##### LISTED ENTRIES #####

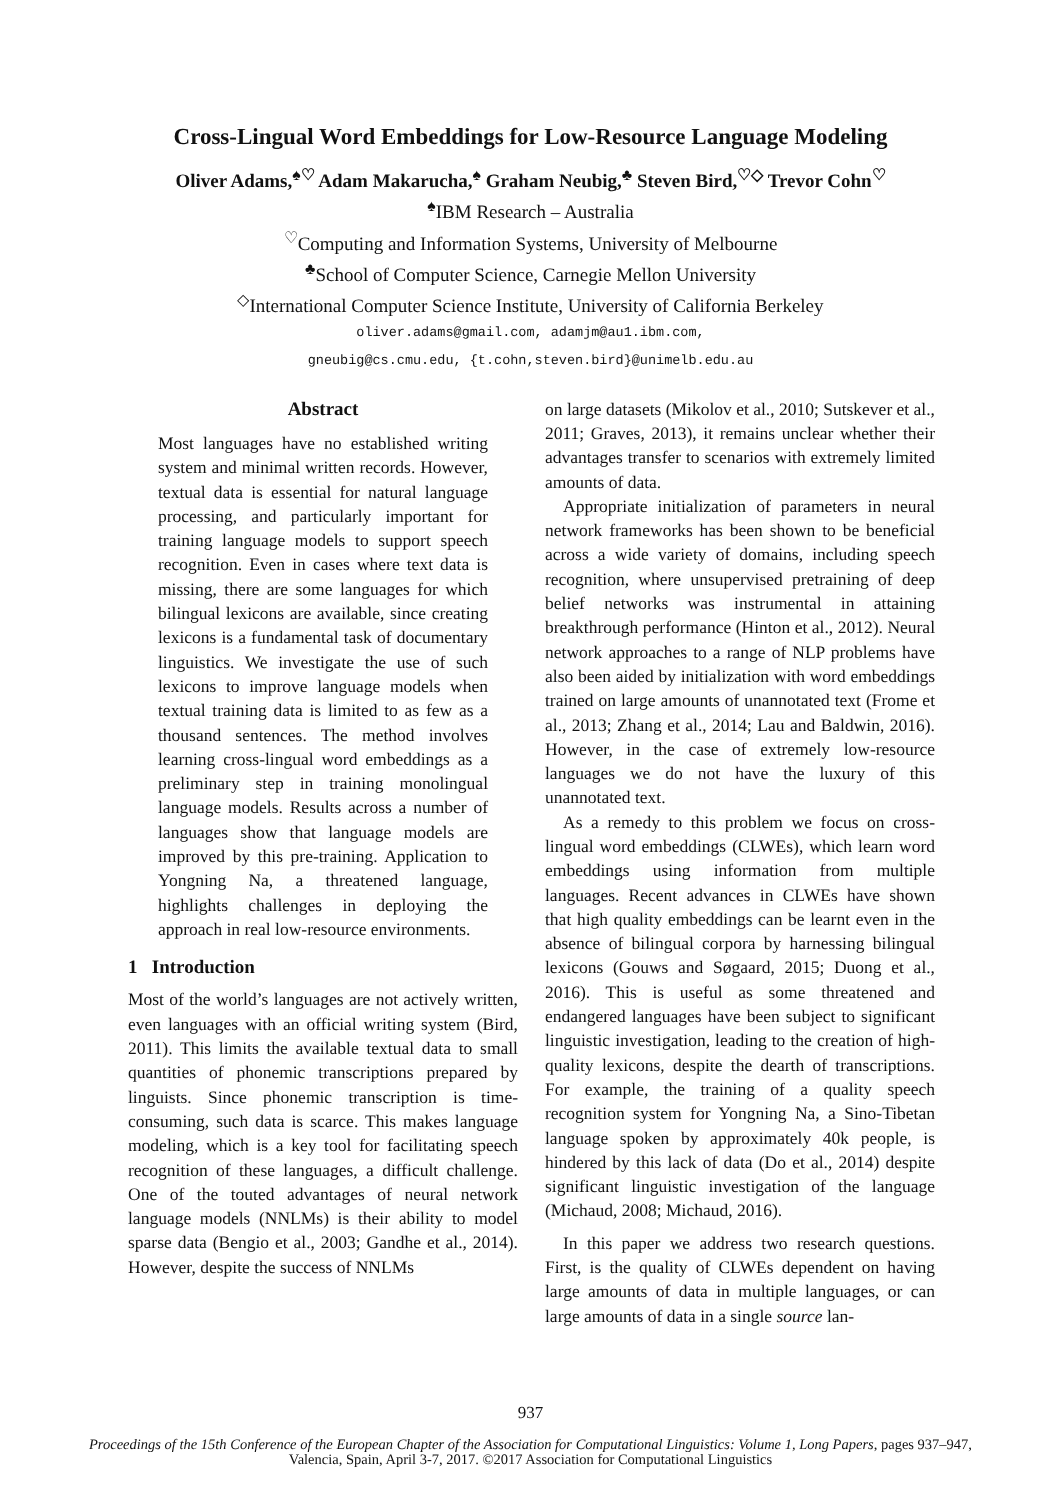Cross-Lingual Word Embeddings for Low-Resource Language Modeling
Oliver Adams,<sup>♠♡</sup> Adam Makarucha,<sup>♠</sup> Graham Neubig,<sup>♣</sup> Steven Bird,<sup>♡◇</sup> Trevor Cohn<sup>♡</sup>
<sup>♠</sup>IBM Research – Australia
<sup>♡</sup>Computing and Information Systems, University of Melbourne
<sup>♣</sup>School of Computer Science, Carnegie Mellon University
<sup>◇</sup>International Computer Science Institute, University of California Berkeley
oliver.adams@gmail.com, adamjm@au1.ibm.com,
gneubig@cs.cmu.edu, {t.cohn,steven.bird}@unimelb.edu.au
Abstract
Most languages have no established writing system and minimal written records. However, textual data is essential for natural language processing, and particularly important for training language models to support speech recognition. Even in cases where text data is missing, there are some languages for which bilingual lexicons are available, since creating lexicons is a fundamental task of documentary linguistics. We investigate the use of such lexicons to improve language models when textual training data is limited to as few as a thousand sentences. The method involves learning cross-lingual word embeddings as a preliminary step in training monolingual language models. Results across a number of languages show that language models are improved by this pre-training. Application to Yongning Na, a threatened language, highlights challenges in deploying the approach in real low-resource environments.
1 Introduction
Most of the world’s languages are not actively written, even languages with an official writing system (Bird, 2011). This limits the available textual data to small quantities of phonemic transcriptions prepared by linguists. Since phonemic transcription is time-consuming, such data is scarce. This makes language modeling, which is a key tool for facilitating speech recognition of these languages, a difficult challenge. One of the touted advantages of neural network language models (NNLMs) is their ability to model sparse data (Bengio et al., 2003; Gandhe et al., 2014). However, despite the success of NNLMs
on large datasets (Mikolov et al., 2010; Sutskever et al., 2011; Graves, 2013), it remains unclear whether their advantages transfer to scenarios with extremely limited amounts of data.
Appropriate initialization of parameters in neural network frameworks has been shown to be beneficial across a wide variety of domains, including speech recognition, where unsupervised pretraining of deep belief networks was instrumental in attaining breakthrough performance (Hinton et al., 2012). Neural network approaches to a range of NLP problems have also been aided by initialization with word embeddings trained on large amounts of unannotated text (Frome et al., 2013; Zhang et al., 2014; Lau and Baldwin, 2016). However, in the case of extremely low-resource languages we do not have the luxury of this unannotated text.
As a remedy to this problem we focus on cross-lingual word embeddings (CLWEs), which learn word embeddings using information from multiple languages. Recent advances in CLWEs have shown that high quality embeddings can be learnt even in the absence of bilingual corpora by harnessing bilingual lexicons (Gouws and Søgaard, 2015; Duong et al., 2016). This is useful as some threatened and endangered languages have been subject to significant linguistic investigation, leading to the creation of high-quality lexicons, despite the dearth of transcriptions. For example, the training of a quality speech recognition system for Yongning Na, a Sino-Tibetan language spoken by approximately 40k people, is hindered by this lack of data (Do et al., 2014) despite significant linguistic investigation of the language (Michaud, 2008; Michaud, 2016).
In this paper we address two research questions. First, is the quality of CLWEs dependent on having large amounts of data in multiple languages, or can large amounts of data in a single source lan-
937
Proceedings of the 15th Conference of the European Chapter of the Association for Computational Linguistics: Volume 1, Long Papers, pages 937–947,
Valencia, Spain, April 3-7, 2017. ©2017 Association for Computational Linguistics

#####

TASK INSTRUCTIONS —
List each line of the entries that holds the string "Association".

SOLUTION —
Proceedings of the 15th Conference of the European Chapter of the Association for Computational Linguistics: Volume 1, Long Papers, pages 937–947,
Valencia, Spain, April 3-7, 2017. ©2017 Association for Computational Linguistics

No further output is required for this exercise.